One issue in particular could help both parties to find a compromise. The new Italian government will likely seek a way to avoid the automatic VAT hike scheduled for 2019 that was included in the safeguard provisions drawn up with the European Commission during the sovereign crisis years. In return, European policymakers could ask for adjustments to other measures, including the incoming government’s plans for pensions and the labour market.

Are public finances threatened by a sudden rise in interest rates?

We doubt it. As we have argued in the past, there are sufficient buffers against negative events. Macro fundamentals and public finances have improved significantly since 2011, when there was a question mark over Italian debt sustainability. The deficit reached 2.1% of GDP in 2017, well below the 3% target, and the country runs a considerable primary surplus of 1.5% of GDP. Italy’s external position has improved as well, with the country’s current account surplus rising to 2.8% of GDP last year.

Importantly for debt sustainability, interest payments on the past stock of debt and the implied interest rate on debt (currently 2.8%) are at their lowest levels since the launch of the euro. In addition, Italy’s debt management office has taken advantage of low interest rates to raise the share of long-term fixed-rate bonds in its issuance. As a consequence, average debt maturity has been close to seven years for some time. Meanwhile, the share of public debt in the hands of foreign investors and Italian banks has decreased, to 32% and 47% respectively (see Chart 1), of which only a small fraction is held outside the EU. Therefore, the risk that a sudden negative event triggers systemic consequences looks much smaller than before.

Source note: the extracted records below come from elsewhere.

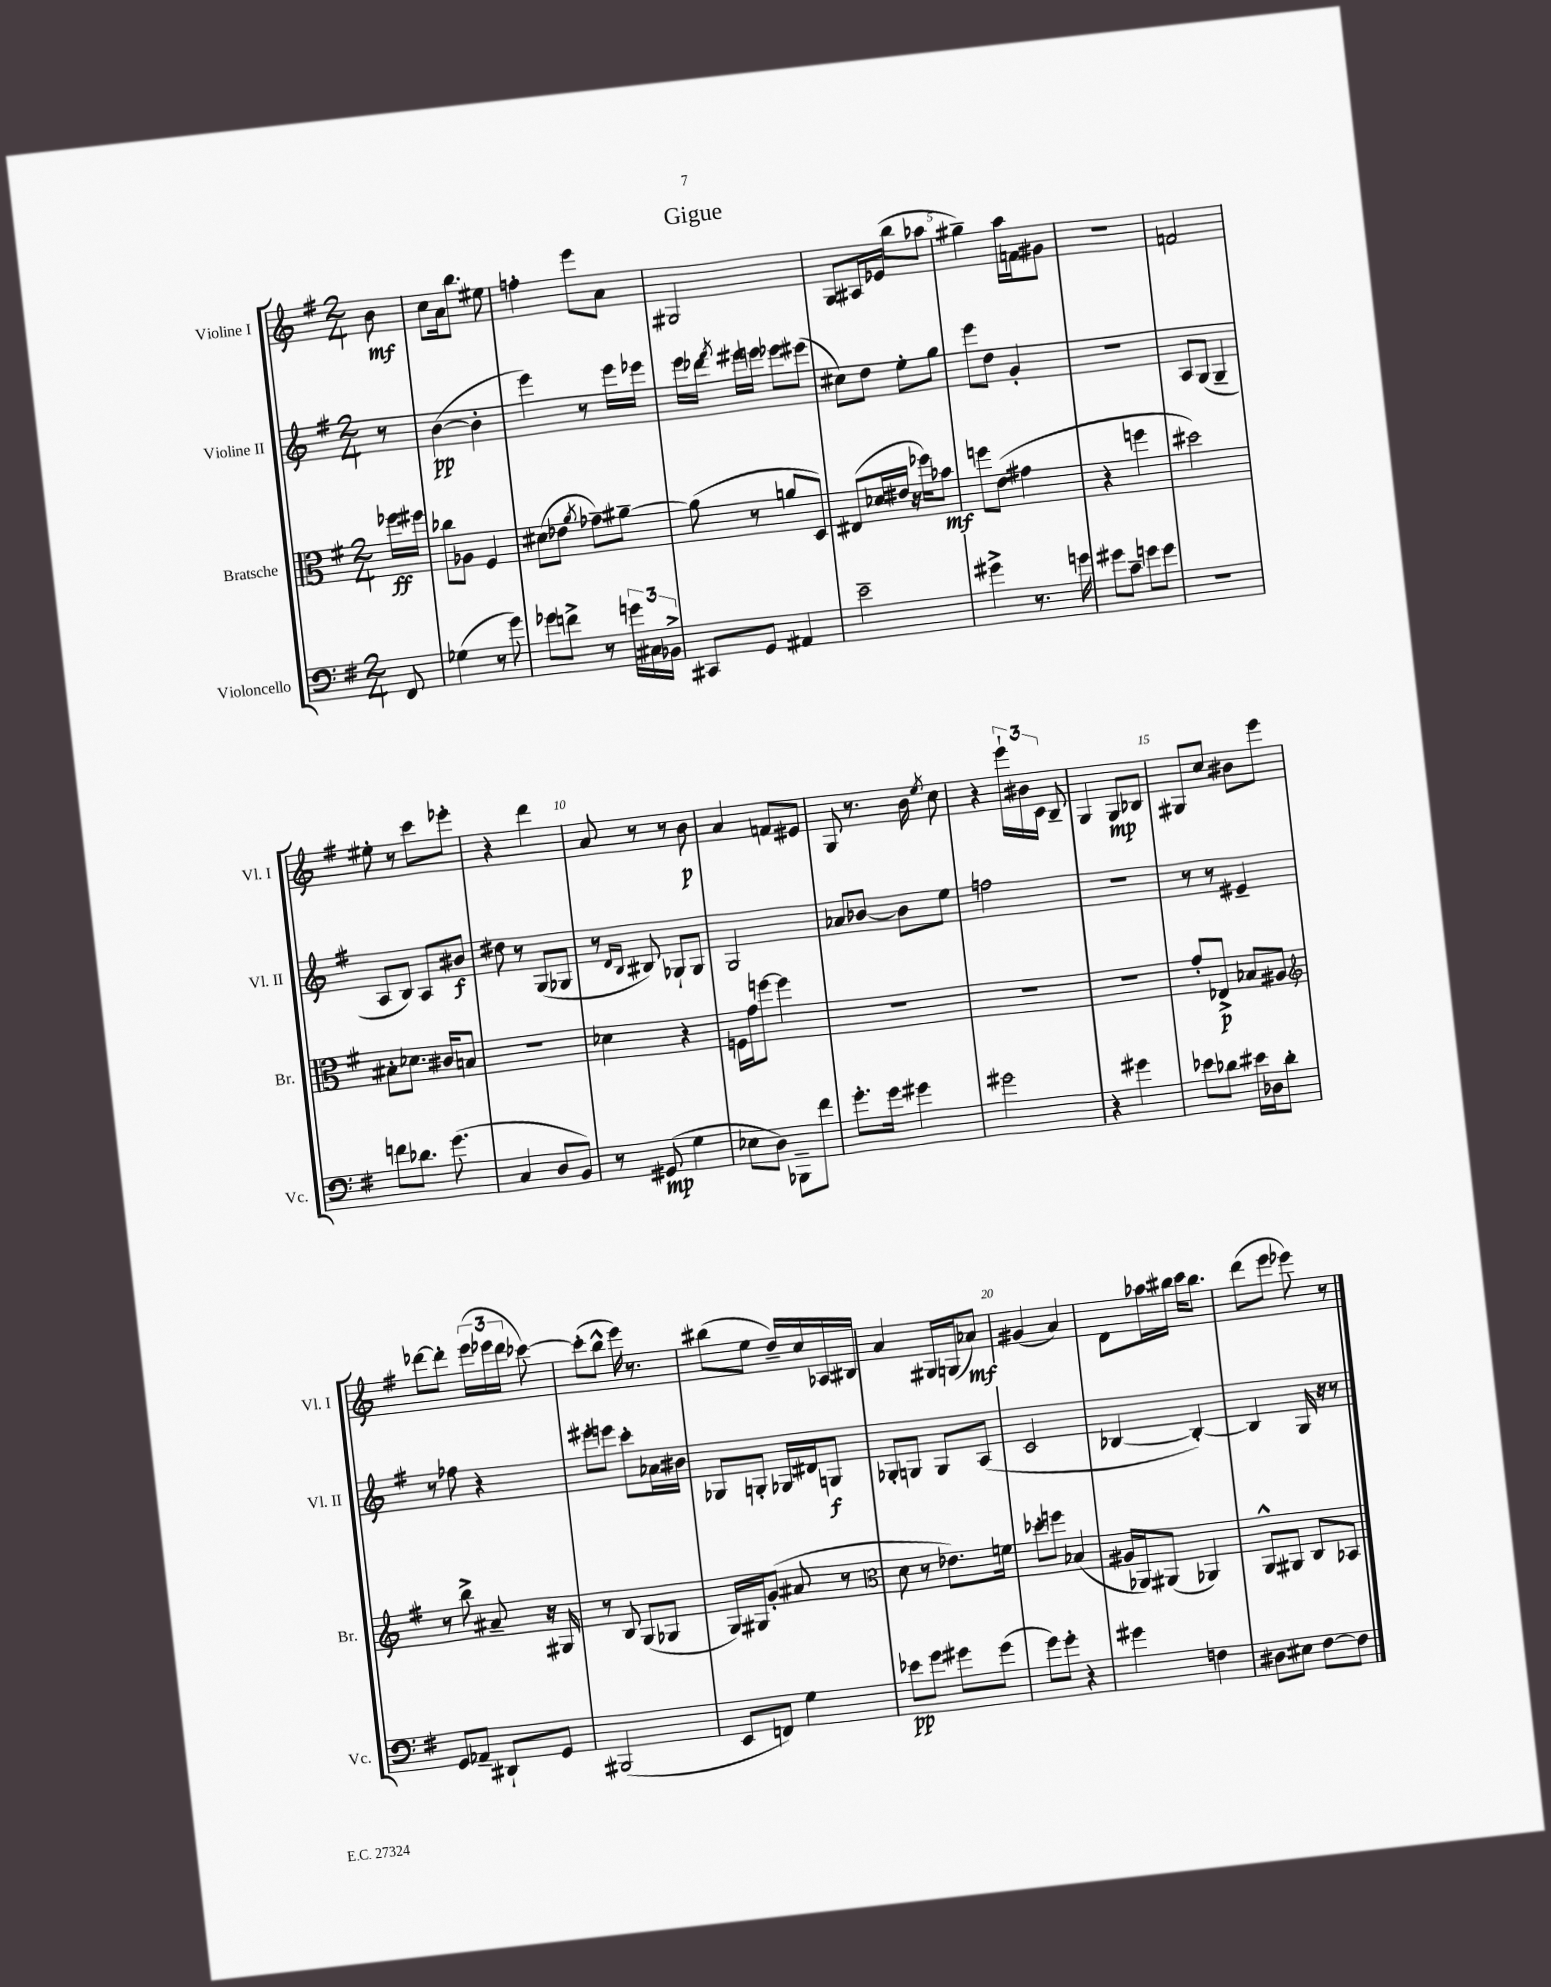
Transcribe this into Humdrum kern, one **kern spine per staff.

**kern	**dynam	**kern	**dynam	**kern	**dynam	**kern	**dynam
*part4	*part4	*part3	*part3	*part2	*part2	*part1	*part1
*staff4	*staff4	*staff3	*staff3	*staff2	*staff2	*staff1	*staff1
*I"Violoncello	*	*I"Bratsche	*	*I"Violine II	*	*I"Violine I	*
*I'Vc.	*	*I'Br.	*	*I'Vl. II	*	*I'Vl. I	*
*clefF4	*	*clefC3	*	*clefG2	*	*clefG2	*
*k[f#]	*	*k[f#]	*	*k[f#]	*	*k[f#]	*
*M2/4	*	*M2/4	*	*M2/4	*	*M2/4	*
=	=	=	=	=	=	=	=
8FF#/	.	16ff-X\LL	ff	8r	.	8b\	mf
.	.	16ff#X\JJ	.	.	.	.	.
=1	=1	=1	=1	=1	=1	=1	=1
(4G-X\	.	8cc-X\L	.	([4b\	pp	8cc\L	.
.	.	8A-X\J	.	.	.	16a\k	.
.	.	.	.	.	.	8.bb\J	.
8r	.	4F#/	.	4b'\]	.	.	.
8g\)	.	.	.	.	.	8ee#X\	.
=2	=2	=2	=2	=2	=2	=2	=2
8g-X\L	.	(8d#X\L	.	4eee\)	.	4ffn'\	.
8fn^\J	.	8e-X\J	.	.	.	.	.
.	.	8qa/	.	.	.	.	.
8r	.	8g-X~\L)	.	8r	.	8eee\L	.
24gn\LL	.	[8a#X~\J	.	16eee\LL	.	8a\J	.
24C#X\	.	.	.	.	.	.	.
.	.	.	.	16eee-X\JJ	.	.	.
24BB-X^\JJ	.	.	.	.	.	.	.
=3	=3	=3	=3	=3	=3	=3	=3
8CC#X/L	.	(8a#\]	.	16eee\LL	.	2G#X/	.
.	.	.	.	16ddd-X\JJ	.	.	.
.	.	.	.	8qfff#/	.	.	.
8GG/J	.	8r	.	16eee#X\LL	.	.	.
.	.	.	.	16eeen\JJ	.	.	.
4AA#X/	.	8an/L	.	8eee-X\L	.	.	.
.	.	8D/J)	.	(8eee#X\J	.	.	.
=4	=4	=4	=4	=4	=4	=4	=4
2e~\	.	(8E#X/L	.	8cc#X\L)	.	8G/L	.
.	.	16d-X/L	.	8dd\J	.	16A#X/L	.
.	.	16e#X/JJ	.	.	.	(16e-X/JJ	.
.	.	16r	.	8ee'\L	.	8bb\L	.
.	.	16ff-X\KL)	.	.	.	.	.
.	.	8b-X\J	mf	8gg\J	.	8aa-X\J	.
=5	=5	=5	=5	=5	=5	=5	=5
4g#X^\	.	8ffn\L	.	8eee\L	.	4gg#X~\)	.
.	.	(8e\J	.	8dd\J	.	.	.
8.r	.	4g#X\	.	4g'/	.	16aa\LL	.
.	.	.	.	.	.	16fn\J	.
.	.	.	.	.	.	8g#X\J	.
16gn\	.	.	.	.	.	.	.
=6	=6	=6	=6	=6	=6	=6	=6
8g#X\L	.	4r	.	2r	.	2r	.
8c~\J	.	.	.	.	.	.	.
8gn\L	.	4ffn\	.	.	.	.	.
8g\J	.	.	.	.	.	.	.
=7	=7	=7	=7	=7	=7	=7	=7
2r	.	2dd#X\)	.	8A/L	.	2fn/	.
.	.	.	.	(8G/J	.	.	.
.	.	.	.	4G~/	.	.	.
!!LO:LB:g=z
=8	=8	=8	=8	=8	=8	=8	=8
8fn\L	.	8B#X'\L	.	8A/L	.	8ee#X'\	.
8.d-X\J	.	8.d-X\J	.	8B/J)	.	8r	.
.	.	.	.	8A/L	.	8ccc\L	.
(8.g\	.	16c#X/KL	.	.	.	.	.
.	.	8Bn/J	.	8b#X/J	f	8eee-X'\J	.
=9	=9	=9	=9	=9	=9	=9	=9
4C/	.	2r	.	8dd#X\	.	4r	.
.	.	.	.	8r	.	.	.
8D/L	.	.	.	(8G/L	.	4ddd\	.
8BB/J)	.	.	.	8G-X/J	.	.	.
=10	=10	=10	=10	=10	=10	=10	=10
8r	.	4d-X\	.	8r	.	8a/	.
.	.	.	.	16qqd/LL	.	.	.
.	.	.	.	16qqB/JJ	.	.	.
(8GG#X/	mp	.	.	8B#X/)	.	8r	.
4G\	.	4r	.	8G-X`/L	.	8r	.
.	.	.	.	8G-/J	.	8b\	p
=11	=11	=11	=11	=11	=11	=11	=11
8E-X\L	.	16Fn\LL	.	2G/	.	4a/	.
.	.	16g\J	.	.	.	.	.
8D\J)	.	[8ffn\J	.	.	.	.	.
8BBB-X~\L	.	4ff\]	.	.	.	8fn/L	.
8f#\J	.	.	.	.	.	8e#X/J	.
=12	=12	=12	=12	=12	=12	=12	=12
8.g'\L	.	2r	.	8a-X/L	.	8G/	.
.	.	.	.	[8b-X/J	.	8.r	.
16g\Jk	.	.	.	.	.	.	.
4g#X\	.	.	.	8b-\L]	.	.	.
.	.	.	.	.	.	16b\	.
.	.	.	.	.	.	8qee/	.
.	.	.	.	8ee\J	.	8cc\	.
=13	=13	=13	=13	=13	=13	=13	=13
2g#X\	.	2r	.	2ffn\	.	4r	.
.	.	.	.	.	.	24eee`\LL	.
.	.	.	.	.	.	24b#X\	.
.	.	.	.	.	.	24c\JJ	.
.	.	.	.	.	.	8B~/	.
=14	=14	=14	=14	=14	=14	=14	=14
4r	.	2r	.	2r	.	4G/	.
4g#X\	.	.	.	.	.	8G/L	mp
.	.	.	.	.	.	8B-X/J	.
=15	=15	=15	=15	=15	=15	=15	=15
8e-X\L	.	8g'/L	.	8r	.	8G#X/L	.
8d-X\J	.	8E-X^/J	p	8r	.	8cc/J	.
16e#X\LL	.	8B-X/L	.	4e#X~/	.	8b#X\L	.
16D-X\J	.	.	.	.	.	.	.
8d-'\J	.	8A#X/J	.	.	.	8eee\J	.
!!LO:LB:g=z
=16	=16	=16	=16	=16	=16	=16	=16
*	*	*clefG2	*	*	*	*	*
8GG/L	.	8r	.	8r	.	[8ddd-X\L	.
8AA-X~/J	.	8bb^\	.	8ff-X\	.	8ddd-'\J]	.
8DD#X`/L	.	8a#X~/	.	4r	.	(24eee\LL	.
.	.	.	.	.	.	24eee-X\	.
.	.	.	.	.	.	24ddd-\JJ	.
8GG/J	.	16r	.	.	.	[8ccc-X\)	.
.	.	16G#X/	.	.	.	.	.
=17	=17	=17	=17	=17	=17	=17	=17
(2BBB#X/	.	8r	.	8eee#X'\L	.	(8ccc-'\L]	.
.	.	8B/	.	8eeen\J	.	8bb^^\J	.
.	.	(8G/L	.	8ccc'\L	.	16eee\)	.
.	.	.	.	.	.	8.r	.
.	.	8G-X/J	.	16a-X\L	.	.	.
.	.	.	.	16b#X\JJ	.	.	.
=18	=18	=18	=18	=18	=18	=18	=18
8EE/L	.	16G/LL)	.	8G-X/L	.	(8bb#X\L	.
.	.	16G#X/J	.	.	.	.	.
8FFn/J)	.	(8g'/J	.	8Gn'/J	.	8ee\J	.
4G\	.	8a#X/	.	16G-X/LL	.	16dd~/LL)	.
.	.	.	.	16d#X/J	.	16cc/	.
.	.	8r	.	8Gn/J	f	16A-X/	.
.	.	.	.	.	.	16B#X/JJ	.
=19	=19	=19	=19	=19	=19	=19	=19
*	*	*clefC3	*	*	*	*	*
8e-X\L	pp	8d\	.	8G-X'/L	.	4a/	.
8g\J	.	8r	.	8Gn/J	.	.	.
8g#X\L	.	8.e-X\L)	.	8G/L	.	16G#X/LL	.
.	.	.	.	.	.	(16Gn/J	.
(8g#\J	.	.	.	(8A/J	.	8a-X/J)	mf
.	.	16fn\Jk	.	.	.	.	.
=20	=20	=20	=20	=20	=20	=20	=20
8g\L)	.	8dd-X'\L	.	2c/	.	(4g#X/	.
8g'\J	.	8ffn\J	.	.	.	.	.
4r	.	(4B-X/	.	.	.	4a/)	.
=21	=21	=21	=21	=21	=21	=21	=21
4g#X\	.	16A#X/LL	.	[4B-X/	.	8d\L	.
.	.	16AA-X/J)	.	.	.	.	.
.	.	(8AA#X/J	.	.	.	16aa-X\L	.
.	.	.	.	.	.	16bb#X\JJ	.
4Fn\	.	4AA-X/)	.	4B-'/_)	.	16ccc\KL	.
.	.	.	.	.	.	8.bb#\J	.
=22	=22	=22	=22	=22	=22	=22	=22
8D#X\L	.	8AA^^/L	.	4B-/]	.	(8ddd\L	.
8E#X\J	.	8AA#X/J	.	.	.	8eee\J	.
[8F#\L	.	8C/L	.	16G/	.	8eee-X\)	.
.	.	.	.	16r	.	.	.
8F#\J]	.	8BB-X/J	.	8r	.	8r	.
==	==	==	==	==	==	==	==
*-	*-	*-	*-	*-	*-	*-	*-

Italian Debt by Holding Sector, 2002 - 2018

Eurosceptic Italian government faces a reality check

- Click to enlarge

Will the ECB have to adjust its exit strategy?

The short answer is no. The ECB should not, and in our view will not, deviate from its well-communicated normalisation path because of an unwelcome development in Italian politics, albeit one that was backed by more than 50% of voters. If anything, a fiscal stimulus and some rolling back of reforms could make the ECB marginally more hawkish.

This is only true within the terms of the ECB’s mandate, obviously. Were financial tensions to mount to the point where an unwarranted tightening of broader financial conditions were to challenge the adjustment in the path of inflation, then the situation would change. But the bar for a change in ECB policy is high, in our view, and the ECB will rightly want to avoid being perceived as increasing its support to a government going in the ‘wrong direction’ as regards fiscal policy and structural reforms.

What would be the impact of fiscal profligacy on bonds?

The new government has put at risk our central scenario of a slight widening of Italian spreads to 160 bp by year-end, with a higher risk of overshoot to 200 bp depending on the actual policy measures that will be implemented. Italy’s fiscal policy has been restrictive since 2011, leading to an improvement of its debt sustainability, as mentioned above. In our central scenario, we expect the new government to become more lavish in its spending plans, but also to keep negotiating with the European Commission.

A ratings downgrade would increase the pressure on BTPs. As a matter of fact, Italian debt is already considered to be of lower quality than Spanish debt, since the latter has been regularly upgraded in recent months (from lower-medium to upper-medium grade). This explains why the spread for Spanish government bonds over Bunds is much lower. Italy still benefits from investment-grade ratings from the four main rating agencies, but they have all warned that fiscal profligacy on the part of the new government could lead to a downgrade— although a lowering of two notches would be necessary for Italian government debt to decline from investment grade to high yield status. A downgrade is not part of our main scenario, but such threat could fuel further widening pressure on Italian spreads over the coming months.